Sim, competi até 2012, mas optei por me profissionalizar e dar ênfase às minhas aulas. Desde então parei de competir. Também foi neste ano que mudei a escola para esse endereço, à rua Antônio Cerbone, 24, Jardim Nova Belmonte, onde funciona atualmente.

Você é uma pessoa muito espotânea, divertida, inclusive com seus alunos. Como faz para conciliar esse seu lado brincalhão com a discilpina nos treinamentos?

Tanto eu, quanto meus alunos sabemos separar o João amigo, parceiro, do João professor. É claro que brinco durante as aulas, até para quebrar um pouco aquele clima de silêncio, mas consigo, através das próprias brincadeiras impor meu ritmo, respeito e, acima de tudo, comprometimento, tanto meu com os alunos, quanto dos alunos comigo durante os treinamentos.

Você já teve que lidar com ‘alunos problema’?

Não digo ‘problema’, mas que me deram um pouco de trabalho sim, porém por pouco tempo. A partir do momento que uma pessoa opta por treinar aqui na X-Tatame esclareço sobre algumas regras que precisa seguir. Por exemplo: quem procura a escola para aprender a brigar nem precisa perder tempo aqui. Como disse, os treinamentos são voltados a melhorar a qualidade de vida dos alunos não para piora-la. Além disso, Arte Marcial não pode se resumir a uma luta. Ela vai muito além disso…

Além do Hapkido e da Defesa Pessoal, quais outros treinamentos a X-Tatame oferece?

Além desses, o Kung Fu, Treinamento Funcional e o Box Feminino.

A partir de que idade a Defesa Pessoal e o Hapkido é indicado?

O Hapkido partir dos 7 anos, para meninos e meninas. E não tem idade para começar. Já tive alunos aqui com mais de 60 anos. Já a Defesa Pessoal com mais ou menos 15 anos, tanto para homens, quanto mulheres.

Como a Arte Marcial pode contribuir com a qualidade de vida?

Em inúmeras situações. Ela auxilia a superar desafios, ter e ir em busca de um objetivo, melhora o condicionamento físico, a postura, a autoestima e a autoconfiança. Ouço muitos relatos de meus alunos que souberam transformar as lições aprendidas nos treinos ao enfrentamento de situações do dia-a-dia como, por exemplo, falar em público. Isso é uma questão de autocontrole e autoconfiança, aprendidas na Arte Marcial.

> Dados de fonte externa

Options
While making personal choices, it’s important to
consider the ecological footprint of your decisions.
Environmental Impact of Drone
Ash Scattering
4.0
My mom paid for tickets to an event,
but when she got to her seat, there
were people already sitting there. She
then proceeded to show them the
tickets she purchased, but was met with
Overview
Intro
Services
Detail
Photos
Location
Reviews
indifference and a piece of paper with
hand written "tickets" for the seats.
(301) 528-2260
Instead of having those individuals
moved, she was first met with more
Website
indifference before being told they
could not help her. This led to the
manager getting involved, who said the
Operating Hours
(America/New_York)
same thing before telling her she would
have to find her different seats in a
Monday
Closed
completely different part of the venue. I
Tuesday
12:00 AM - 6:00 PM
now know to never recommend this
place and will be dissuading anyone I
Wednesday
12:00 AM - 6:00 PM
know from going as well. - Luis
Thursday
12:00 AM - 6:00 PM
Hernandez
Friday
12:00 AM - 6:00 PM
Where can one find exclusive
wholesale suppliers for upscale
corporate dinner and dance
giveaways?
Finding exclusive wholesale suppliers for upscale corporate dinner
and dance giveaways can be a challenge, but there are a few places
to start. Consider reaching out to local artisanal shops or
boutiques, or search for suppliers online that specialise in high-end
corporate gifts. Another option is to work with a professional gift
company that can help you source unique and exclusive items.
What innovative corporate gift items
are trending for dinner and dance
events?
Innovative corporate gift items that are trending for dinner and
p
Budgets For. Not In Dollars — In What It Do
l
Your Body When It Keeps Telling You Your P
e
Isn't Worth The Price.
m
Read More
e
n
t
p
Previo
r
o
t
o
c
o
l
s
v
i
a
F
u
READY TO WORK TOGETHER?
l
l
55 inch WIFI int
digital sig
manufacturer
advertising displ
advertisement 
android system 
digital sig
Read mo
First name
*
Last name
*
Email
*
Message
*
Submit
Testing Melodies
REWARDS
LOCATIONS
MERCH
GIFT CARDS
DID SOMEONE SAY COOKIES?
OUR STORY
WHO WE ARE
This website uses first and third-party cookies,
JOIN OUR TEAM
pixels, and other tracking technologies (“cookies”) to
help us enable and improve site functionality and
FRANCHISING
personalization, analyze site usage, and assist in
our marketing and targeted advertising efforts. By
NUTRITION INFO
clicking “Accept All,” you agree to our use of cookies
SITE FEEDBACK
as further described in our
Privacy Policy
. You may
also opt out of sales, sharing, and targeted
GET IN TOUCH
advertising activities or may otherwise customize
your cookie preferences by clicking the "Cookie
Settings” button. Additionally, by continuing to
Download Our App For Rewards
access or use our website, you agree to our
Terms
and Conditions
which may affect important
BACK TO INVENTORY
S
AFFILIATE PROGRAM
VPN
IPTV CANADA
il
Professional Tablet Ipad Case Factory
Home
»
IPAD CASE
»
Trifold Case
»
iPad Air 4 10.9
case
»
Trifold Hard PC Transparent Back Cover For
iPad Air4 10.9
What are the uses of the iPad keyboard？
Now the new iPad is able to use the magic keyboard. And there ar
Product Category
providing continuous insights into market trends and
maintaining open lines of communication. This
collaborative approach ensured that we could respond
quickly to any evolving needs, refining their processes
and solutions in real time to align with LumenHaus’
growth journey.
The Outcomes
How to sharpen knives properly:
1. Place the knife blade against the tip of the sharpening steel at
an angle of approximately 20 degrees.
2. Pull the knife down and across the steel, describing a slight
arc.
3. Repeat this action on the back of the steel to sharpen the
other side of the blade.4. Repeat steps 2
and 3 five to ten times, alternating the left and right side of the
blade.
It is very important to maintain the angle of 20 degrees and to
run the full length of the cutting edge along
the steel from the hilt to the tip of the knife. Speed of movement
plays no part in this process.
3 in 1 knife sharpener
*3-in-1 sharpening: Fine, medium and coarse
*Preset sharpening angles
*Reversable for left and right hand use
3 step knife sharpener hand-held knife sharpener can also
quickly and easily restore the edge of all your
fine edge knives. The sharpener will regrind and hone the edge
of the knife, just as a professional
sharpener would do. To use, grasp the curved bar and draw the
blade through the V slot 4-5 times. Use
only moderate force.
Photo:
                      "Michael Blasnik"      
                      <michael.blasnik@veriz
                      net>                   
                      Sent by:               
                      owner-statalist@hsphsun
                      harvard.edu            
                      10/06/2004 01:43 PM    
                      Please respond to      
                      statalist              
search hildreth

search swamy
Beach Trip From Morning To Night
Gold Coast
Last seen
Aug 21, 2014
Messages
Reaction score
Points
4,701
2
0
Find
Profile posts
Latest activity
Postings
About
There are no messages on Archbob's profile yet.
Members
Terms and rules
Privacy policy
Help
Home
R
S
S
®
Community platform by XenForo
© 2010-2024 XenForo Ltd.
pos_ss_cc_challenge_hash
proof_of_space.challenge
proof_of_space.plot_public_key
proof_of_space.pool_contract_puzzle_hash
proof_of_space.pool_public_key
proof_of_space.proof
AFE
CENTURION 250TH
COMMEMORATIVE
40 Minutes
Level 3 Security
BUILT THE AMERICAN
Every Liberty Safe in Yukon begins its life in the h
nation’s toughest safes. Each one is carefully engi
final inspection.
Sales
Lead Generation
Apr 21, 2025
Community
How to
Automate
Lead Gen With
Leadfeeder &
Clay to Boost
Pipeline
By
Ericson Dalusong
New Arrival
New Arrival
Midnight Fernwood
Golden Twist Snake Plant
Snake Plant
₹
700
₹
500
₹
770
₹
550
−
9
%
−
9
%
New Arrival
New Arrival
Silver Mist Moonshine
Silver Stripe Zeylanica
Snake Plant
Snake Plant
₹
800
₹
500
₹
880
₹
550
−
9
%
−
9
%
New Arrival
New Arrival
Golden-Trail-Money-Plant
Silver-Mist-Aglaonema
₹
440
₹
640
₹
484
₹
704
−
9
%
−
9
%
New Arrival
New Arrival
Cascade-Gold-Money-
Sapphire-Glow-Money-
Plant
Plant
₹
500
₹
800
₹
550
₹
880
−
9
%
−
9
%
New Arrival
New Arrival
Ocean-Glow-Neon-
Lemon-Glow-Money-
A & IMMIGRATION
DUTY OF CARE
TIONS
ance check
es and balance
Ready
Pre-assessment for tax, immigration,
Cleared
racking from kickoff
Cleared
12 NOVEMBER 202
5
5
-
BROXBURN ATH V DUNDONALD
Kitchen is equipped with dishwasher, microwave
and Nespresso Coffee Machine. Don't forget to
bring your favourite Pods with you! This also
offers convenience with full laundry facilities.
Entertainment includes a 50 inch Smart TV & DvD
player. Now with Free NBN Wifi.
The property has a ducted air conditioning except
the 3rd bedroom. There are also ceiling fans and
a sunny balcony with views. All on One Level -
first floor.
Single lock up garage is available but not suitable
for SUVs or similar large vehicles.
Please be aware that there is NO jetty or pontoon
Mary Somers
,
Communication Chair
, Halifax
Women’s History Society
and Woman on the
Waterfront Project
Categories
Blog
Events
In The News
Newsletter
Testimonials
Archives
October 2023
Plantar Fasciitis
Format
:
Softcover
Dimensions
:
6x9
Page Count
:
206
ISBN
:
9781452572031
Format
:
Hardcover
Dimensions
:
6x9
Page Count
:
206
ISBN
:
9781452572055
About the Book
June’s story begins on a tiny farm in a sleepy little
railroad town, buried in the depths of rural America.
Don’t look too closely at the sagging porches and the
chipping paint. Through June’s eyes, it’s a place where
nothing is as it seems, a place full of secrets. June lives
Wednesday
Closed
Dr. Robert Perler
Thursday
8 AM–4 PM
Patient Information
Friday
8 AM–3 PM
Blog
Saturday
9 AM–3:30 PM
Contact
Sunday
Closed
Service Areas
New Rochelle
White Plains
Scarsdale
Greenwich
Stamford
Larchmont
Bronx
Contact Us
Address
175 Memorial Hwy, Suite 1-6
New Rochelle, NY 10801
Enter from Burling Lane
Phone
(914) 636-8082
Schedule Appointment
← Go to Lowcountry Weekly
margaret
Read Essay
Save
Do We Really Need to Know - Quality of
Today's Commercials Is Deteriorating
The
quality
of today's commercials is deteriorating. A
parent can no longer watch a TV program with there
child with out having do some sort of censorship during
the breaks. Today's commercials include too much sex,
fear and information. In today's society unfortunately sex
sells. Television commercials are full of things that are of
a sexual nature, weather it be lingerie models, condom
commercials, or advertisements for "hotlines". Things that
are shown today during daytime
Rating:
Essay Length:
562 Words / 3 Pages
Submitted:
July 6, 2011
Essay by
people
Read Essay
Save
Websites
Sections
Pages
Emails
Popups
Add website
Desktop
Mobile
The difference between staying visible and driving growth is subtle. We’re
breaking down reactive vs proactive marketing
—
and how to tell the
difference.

Você teve momentos marcantes em sua carreira? Poderia citar alguns?

Nos anos de 2016 e 2017, quando sai no livro dos Grandes Mestres das Artes Marciais do Brasil, além de um recente curso que ministrei aos atiradores do Tiro de Guerra 02-038, com apoio de instrução de manuseio de tonfa. Acho que esses me marcaram pessoal e profissionalmente falando.

Para finalizar, o que mais aprendeu em todos esses anos como professor de Hapkido e Defesa Pessoal?

Nossa, muita coisa, mas principalmente a tratar a todos de igual para igual, respeito ao tempo e ao corpo, e não fazer com os outros o que não quero que os outros façam comigo. Como disse anteriormente, a Arte Marcial é um estilo de vida e para a vida.